── Recorded data

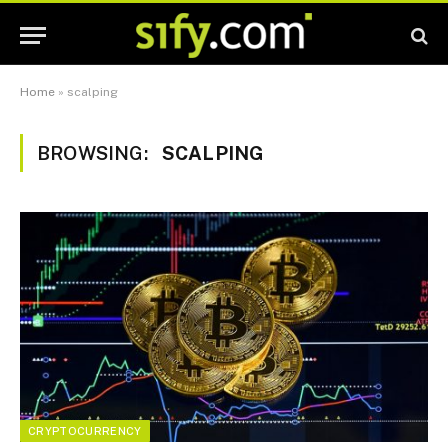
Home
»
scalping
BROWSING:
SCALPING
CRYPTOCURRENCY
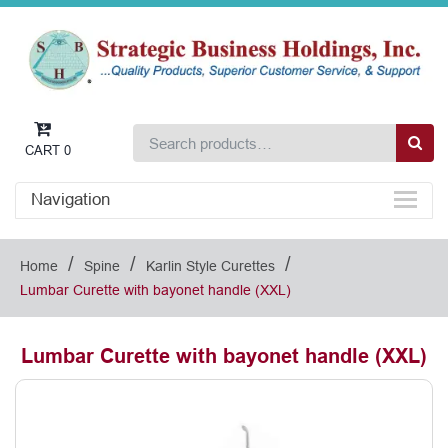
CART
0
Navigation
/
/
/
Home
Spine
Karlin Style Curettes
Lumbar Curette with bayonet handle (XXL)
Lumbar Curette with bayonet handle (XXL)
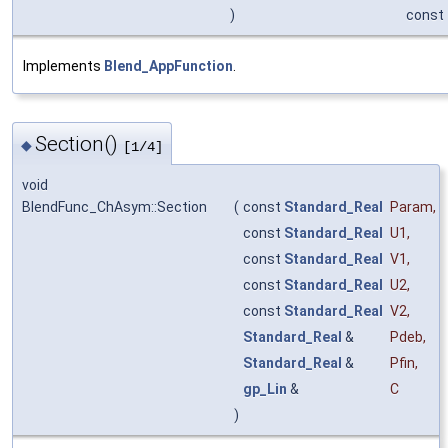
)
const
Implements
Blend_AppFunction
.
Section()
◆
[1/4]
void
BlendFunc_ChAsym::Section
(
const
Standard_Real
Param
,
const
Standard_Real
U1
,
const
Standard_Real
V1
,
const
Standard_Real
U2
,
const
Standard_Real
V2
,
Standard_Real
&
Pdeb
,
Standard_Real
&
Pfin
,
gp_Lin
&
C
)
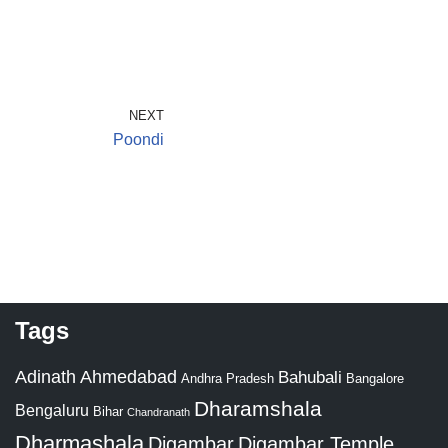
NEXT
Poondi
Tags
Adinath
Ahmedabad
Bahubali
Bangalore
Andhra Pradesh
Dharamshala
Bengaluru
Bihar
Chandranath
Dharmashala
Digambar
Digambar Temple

────
── Recorded data

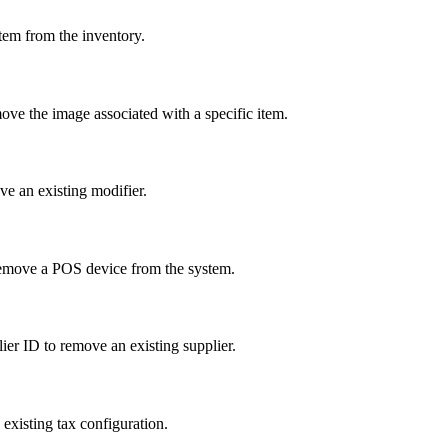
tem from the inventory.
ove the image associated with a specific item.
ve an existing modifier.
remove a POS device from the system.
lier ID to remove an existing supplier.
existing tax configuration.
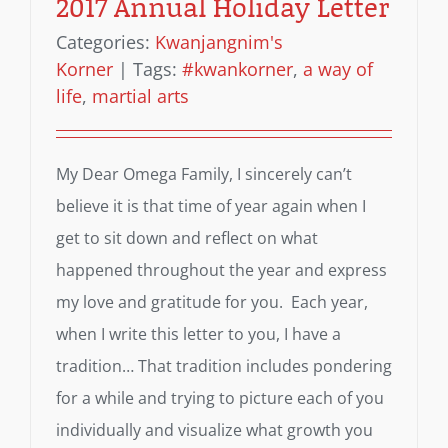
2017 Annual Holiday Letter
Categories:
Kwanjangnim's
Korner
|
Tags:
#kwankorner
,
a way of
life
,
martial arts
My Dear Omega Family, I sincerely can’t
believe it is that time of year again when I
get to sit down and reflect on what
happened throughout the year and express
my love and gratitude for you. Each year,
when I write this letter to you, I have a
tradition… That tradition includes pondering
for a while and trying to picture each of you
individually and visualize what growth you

────
── Recorded data

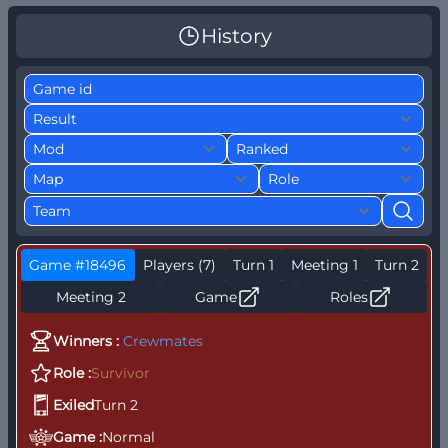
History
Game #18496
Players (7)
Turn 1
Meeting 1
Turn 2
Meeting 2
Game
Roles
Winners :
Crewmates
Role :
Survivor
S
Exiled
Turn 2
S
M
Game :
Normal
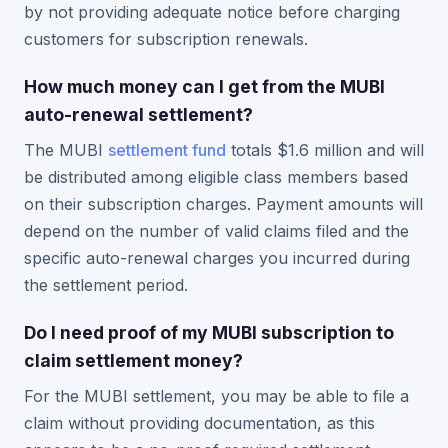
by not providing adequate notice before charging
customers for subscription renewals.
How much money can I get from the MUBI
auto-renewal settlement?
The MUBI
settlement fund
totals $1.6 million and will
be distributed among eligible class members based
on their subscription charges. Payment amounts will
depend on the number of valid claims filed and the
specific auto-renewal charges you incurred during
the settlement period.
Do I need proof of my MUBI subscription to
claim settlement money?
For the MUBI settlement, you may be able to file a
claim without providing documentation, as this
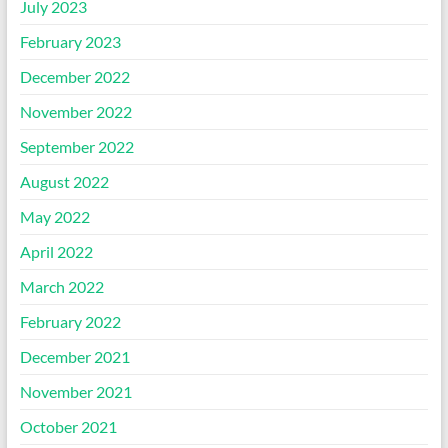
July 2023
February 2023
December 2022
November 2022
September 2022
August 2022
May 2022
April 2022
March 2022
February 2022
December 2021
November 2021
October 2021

────

→ What this task involves:
Answer with the number alone: how many lines in the records include the word "when"?

→ Problem solution:
2